Writer's picture: Britney JeanineBritney Jeanine


I never thought I’d be writing this, but here we are. Smoking and drinking weren’t habits I grew up with or even picked up in my younger years. In fact, my first time smoking was at 30, during a huge identity crisis. At the time, it felt harmless—just an occasional trip to a legal state for “fun.” But before I knew it, it turned into a daily habit. I convinced myself it was for my ADHD or to help me sleep better. And honestly, it worked. Or at least, I thought it did.


Then everything started shifting.


When I began feeling the call to pivot my life—spiritually, emotionally, and physically—I knew this habit couldn’t stay. I know there are debates about smoking and drinking as Christians, and let me be clear: this isn’t about judgment. For me, it came down to one simple thing—I heard God’s voice say, “You have to experience Me sober.”


The Day I Quit Smoking

I remember standing in my bathroom, staring at a can full of… let’s just say “trees.” And I spoke back to God, saying, “You’ve got my promise once all this is gone.” But then I felt Him reply, “I can’t wait.”


That was it. I put the can down, walked away, and I haven’t smoked since. This wasn’t some distant past; it was just a few months ago. And if I’m honest, I knew deep down it was something I was hiding—not just from my kids, but also from my friends, clients, and online community.


Looking back, I also hated how I looked in pictures when I was out with friends or on date nights. I’d see photos and videos of myself looking completely glossed over—present, but not really there. That realization hit me harder than I expected. If I couldn’t show up fully as myself, why was I doing it?


The Drinking Pivot

Drinking wasn’t as hard to let go of, but it was still something I loved. Lord knows I enjoy a good cocktail—especially a Maple Old Fashioned. But in June, I went on a fast. What started as a health-focused decision quickly became a spiritual awakening. I realized I wasn’t missing out. In fact, I felt lighter. Even on my birthday, I toasted with no alcohol, and for the first time, I felt proud—not for giving something up, but for choosing something better.


What I’ve Learned

This journey hasn’t been easy, but it’s been worth it. God called me to let go of these habits so I could fully experience Him, and that’s exactly what I’m doing. I’m not saying you have to give up smoking or drinking, but I do want to ask: Is there a habit God has been calling you to leave behind?

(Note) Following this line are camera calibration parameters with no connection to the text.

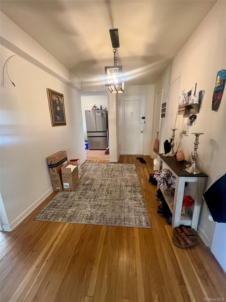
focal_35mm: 13
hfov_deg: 89.9
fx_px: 113
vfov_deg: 106.2
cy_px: 151
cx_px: 113
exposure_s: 1/60
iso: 320
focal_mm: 1.57
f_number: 1.8
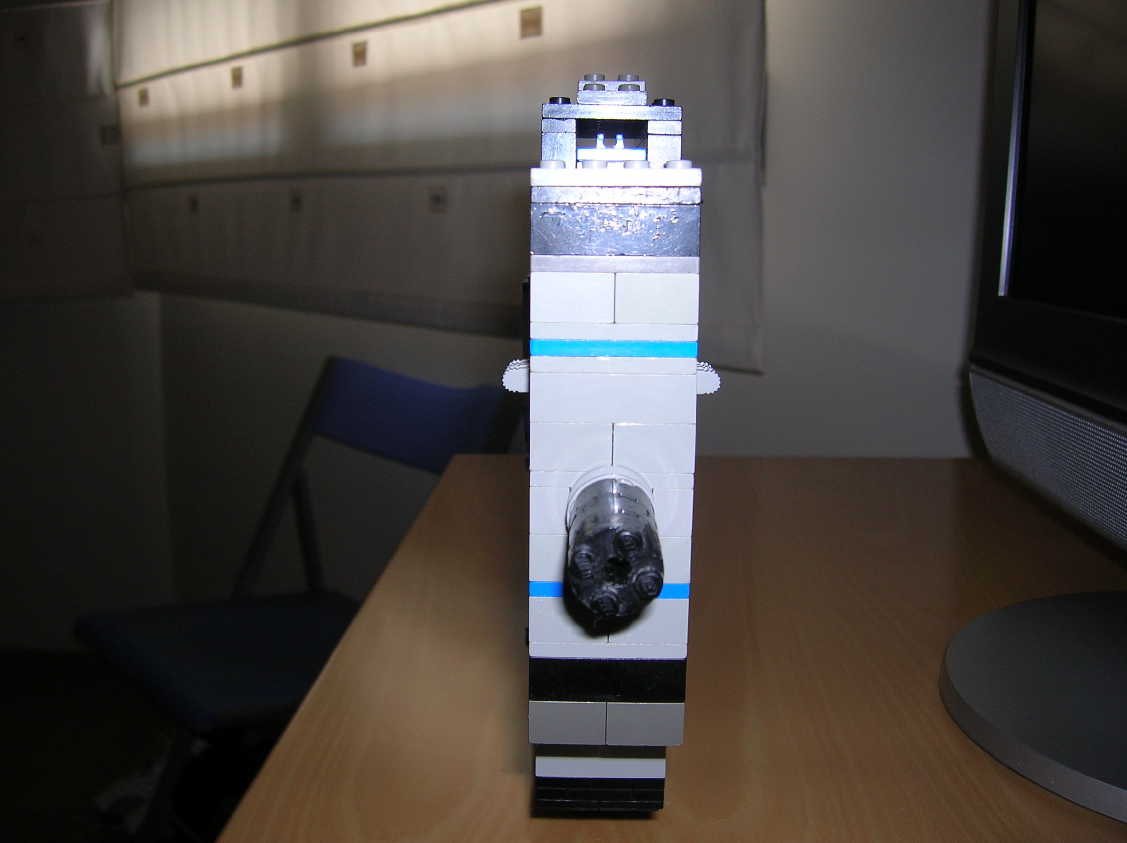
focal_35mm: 34
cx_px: 564
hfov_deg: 54.0
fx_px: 1106
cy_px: 422
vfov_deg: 41.7
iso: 50
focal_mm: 5.7
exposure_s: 1/60.1
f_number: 2.9
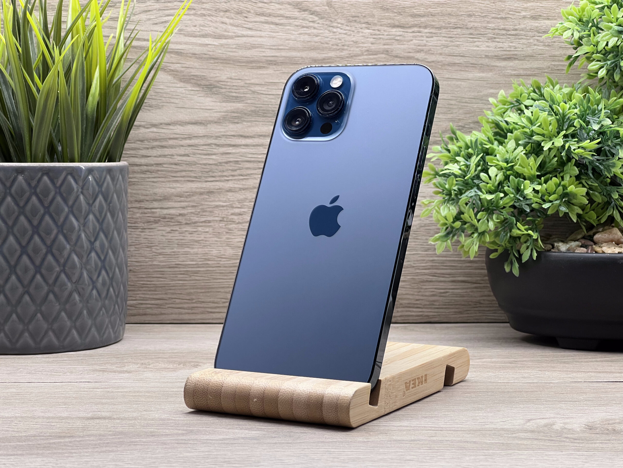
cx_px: 312
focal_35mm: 77
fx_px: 1386
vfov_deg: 19.1
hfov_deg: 25.3
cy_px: 234
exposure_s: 1/100
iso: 100
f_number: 2.8
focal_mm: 9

Maybe it’s something you’ve convinced yourself you “need” or something you’re hiding from others. Maybe it’s time to step away—not because of judgment, but because of freedom. These are the things we’re unpacking in Pivot Pusher Society—because we love you through it all.


God’s been showing me that sometimes, the things we hold onto are the very things holding us back. And for me? It took experiencing Him sober to finally feel free.